Cathy Smith, senior vice president of strategy and chief financial officer for Walmart International, was speaking at The Economist CFO Summit in London this month.
Presenting a case study on ‘managing the complexity for growth’, Smith touched on developments that have occurred since Walmart acquired the majority stake in the retailer last year.
She said: “When we met with the leadership team there they said ‘what do we get from Walmart? We run a pretty good business here in South Africa without you guys.’ But what they learned after about 18 months of being part of Walmart is there’s a lot of leverage opportunities.
“There are the obvious ones around scale of purchasing but there are also a lot of less obvious ones. For example, we know how to open up a certain format of hypermarket very well, we’ve got that down to a science and if we can share that you don’t have to relearn those things. Clearly our knowledge around sourcing is something we bring to the table.”
The deal was approved in March last year when the South African Competition Appeal Court determined that the benefits to consumers from the takeover of retailer Massmart by Walmart outweighed the potentially negative effects on local manufacturers. The South Africa Commercial, Caterers and Allied Workers Union had tried to prevent the deal from going ahead fearing it would shift purchasing away from local manufacturers in favour of lower cost products from China, damaging the local economy.
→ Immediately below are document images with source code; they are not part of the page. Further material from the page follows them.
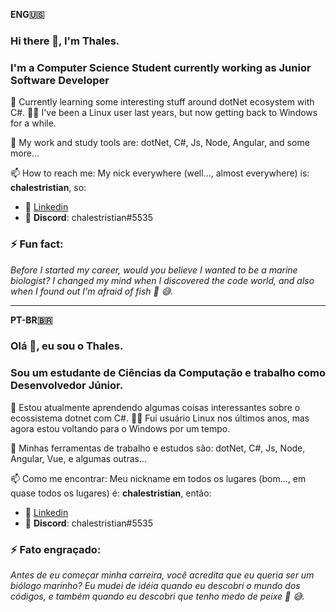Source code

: **ENG🇺🇸**

### Hi there 👋, I'm Thales.
### I'm a Computer Science Student currently working as Junior Software Developer


📘 Currently learning some interesting stuff around dotNet ecosystem with C#.
👨‍💻 I've been a Linux user last years, but now getting back to Windows for a while.

🧰 My work and study tools are: dotNet, C#, Js, Node, Angular, and some more...

📫 How to reach me: My nick everywhere (well..., almost everywhere) is: **chalestristian**, so:
- 📱 [Linkedin](https://www.linkedin.com/in/chalestristian)
- 💬 **Discord**: chalestristian#5535

### ⚡ Fun fact:
*Before I started my career, would you believe I wanted to be a marine biologist? I changed my mind when I discovered the code world, and also when I found out I'm afraid of fish 🐡 😅.*

---

**PT-BR🇧🇷**

### Olá 👋, eu sou o Thales.
### Sou um estudante de Ciências da Computação e trabalho como Desenvolvedor Júnior.

📘 Estou atualmente aprendendo algumas coisas interessantes sobre o ecossistema dotnet com C#.
👨‍💻 Fui usuário Linux nos últimos anos, mas agora estou voltando para o Windows por um tempo.

🧰 Minhas ferramentas de trabalho e estudos são: dotNet, C#, Js, Node, Angular, Vue, e algumas outras...

📫 Como me encontrar: Meu nickname em todos os lugares (bom..., em quase todos os lugares) é: **chalestristian**, então:

- 📱 [Linkedin](https://www.linkedin.com/in/chalestristian)
- 💬 **Discord**: chalestristian#5535

### ⚡ Fato engraçado:
*Antes de eu começar minha carreira, você acredita que eu queria ser um biólogo marinho? Eu mudei de idéia quando eu descobri o mundo dos códigos, e também quando eu descobri que tenho medo de peixe 🐡 😅.*
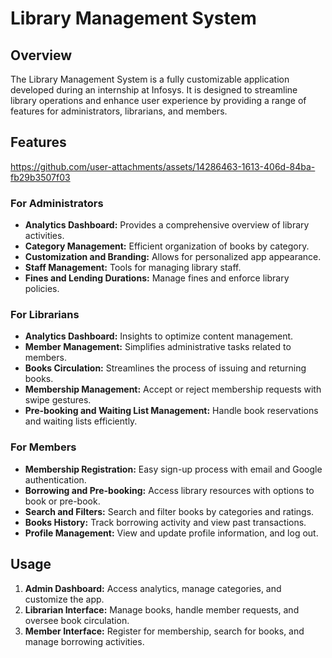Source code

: # Library Management System


## Overview

The Library Management System is a fully customizable application developed during an internship at Infosys. It is designed to streamline library operations and enhance user experience by providing a range of features for administrators, librarians, and members.

## Features



https://github.com/user-attachments/assets/14286463-1613-406d-84ba-fb29b3507f03




### For Administrators
- **Analytics Dashboard:** Provides a comprehensive overview of library activities.
- **Category Management:** Efficient organization of books by category.
- **Customization and Branding:** Allows for personalized app appearance.
- **Staff Management:** Tools for managing library staff.
- **Fines and Lending Durations:** Manage fines and enforce library policies.

### For Librarians
- **Analytics Dashboard:** Insights to optimize content management.
- **Member Management:** Simplifies administrative tasks related to members.
- **Books Circulation:** Streamlines the process of issuing and returning books.
- **Membership Management:** Accept or reject membership requests with swipe gestures.
- **Pre-booking and Waiting List Management:** Handle book reservations and waiting lists efficiently.

### For Members
- **Membership Registration:** Easy sign-up process with email and Google authentication.
- **Borrowing and Pre-booking:** Access library resources with options to book or pre-book.
- **Search and Filters:** Search and filter books by categories and ratings.
- **Books History:** Track borrowing activity and view past transactions.
- **Profile Management:** View and update profile information, and log out.


## Usage

1. **Admin Dashboard:** Access analytics, manage categories, and customize the app.
2. **Librarian Interface:** Manage books, handle member requests, and oversee book circulation.
3. **Member Interface:** Register for membership, search for books, and manage borrowing activities.
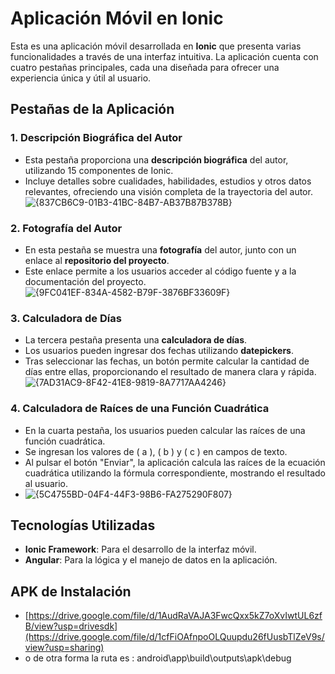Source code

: # Aplicación Móvil en Ionic

Esta es una aplicación móvil desarrollada en **Ionic** que presenta varias funcionalidades a través de una interfaz intuitiva. La aplicación cuenta con cuatro pestañas principales, cada una diseñada para ofrecer una experiencia única y útil al usuario.

## Pestañas de la Aplicación

### 1. Descripción Biográfica del Autor
- Esta pestaña proporciona una **descripción biográfica** del autor, utilizando 15 componentes de Ionic. 
- Incluye detalles sobre cualidades, habilidades, estudios y otros datos relevantes, ofreciendo una visión completa de la trayectoria del autor.
![{837CB6C9-01B3-41BC-84B7-AB37B87B378B}](https://github.com/user-attachments/assets/9ae2c370-df6d-430b-92ea-805b094432c6)


### 2. Fotografía del Autor
- En esta pestaña se muestra una **fotografía** del autor, junto con un enlace al **repositorio del proyecto**.
- Este enlace permite a los usuarios acceder al código fuente y a la documentación del proyecto.
![{9FC041EF-834A-4582-B79F-3876BF33609F}](https://github.com/user-attachments/assets/e8fe51c8-407f-4a7b-bb85-f61d236b0c96)


### 3. Calculadora de Días
- La tercera pestaña presenta una **calculadora de días**.
- Los usuarios pueden ingresar dos fechas utilizando **datepickers**. 
- Tras seleccionar las fechas, un botón permite calcular la cantidad de días entre ellas, proporcionando el resultado de manera clara y rápida.
![{7AD31AC9-8F42-41E8-9819-8A7717AA4246}](https://github.com/user-attachments/assets/908cb7bc-000d-44d8-8829-4be5a94f2d93)


### 4. Calculadora de Raíces de una Función Cuadrática
- En la cuarta pestaña, los usuarios pueden calcular las raíces de una función cuadrática.
- Se ingresan los valores de \( a \), \( b \) y \( c \) en campos de texto.
- Al pulsar el botón "Enviar", la aplicación calcula las raíces de la ecuación cuadrática utilizando la fórmula correspondiente, mostrando el resultado al usuario.
- ![{5C4755BD-04F4-44F3-98B6-FA275290F807}](https://github.com/user-attachments/assets/9773aa9c-1a1a-49fd-a9cc-24f949f0e474)


## Tecnologías Utilizadas
- **Ionic Framework**: Para el desarrollo de la interfaz móvil.
- **Angular**: Para la lógica y el manejo de datos en la aplicación.

## APK de Instalación
- [https://drive.google.com/file/d/1AudRaVAJA3FwcQxx5kZ7oXvIwtUL6zfB/view?usp=drivesdk](https://drive.google.com/file/d/1cfFiOAfnpoOLQuupdu26fUusbTlZeV9s/view?usp=sharing)
- o de otra forma la ruta es : android\app\build\outputs\apk\debug
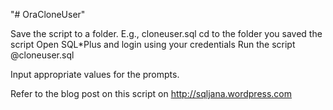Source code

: "# OraCloneUser" 

Save the script to a folder. E.g., cloneuser.sql
cd to the folder you saved the script
Open SQL*Plus and login using your credentials
Run the script
@cloneuser.sql

Input appropriate values for the prompts.

Refer to the blog post on this script on http://sqljana.wordpress.com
But ruling on this point, the judges concluded the consumer benefits were as compelling, despite the potential damage to local producers and workers.
Smith said the company mantra was to help people save money to live better lives and, as such, it had worked hard to move all its businesses to ‘every day low price’. “That means no gimmicks, it truly is every day low price. But not all markets can get there over-night, you have to have the lowest cost structure to have the lowest price structure for our customers. So every one of our markets is moving down this path and it’s a very methodical path.”
Asked how the company streamlines its supply chain, Smith said they source about 70 per cent in every local market so it’s probably not as streamlined as people think but there is a lot of support there.
In May, sustainability expert, Kevin James, CEO of consultancy Global Carbon Exchange, told delegates at the CIPS Pan Africa Conference that he believed the merger had been a beneficial development in relation to local sourcing. In August, Massmart launched a local procurement initiative that it hopes will attract 1,500 farmers of fresh produce over the next five years.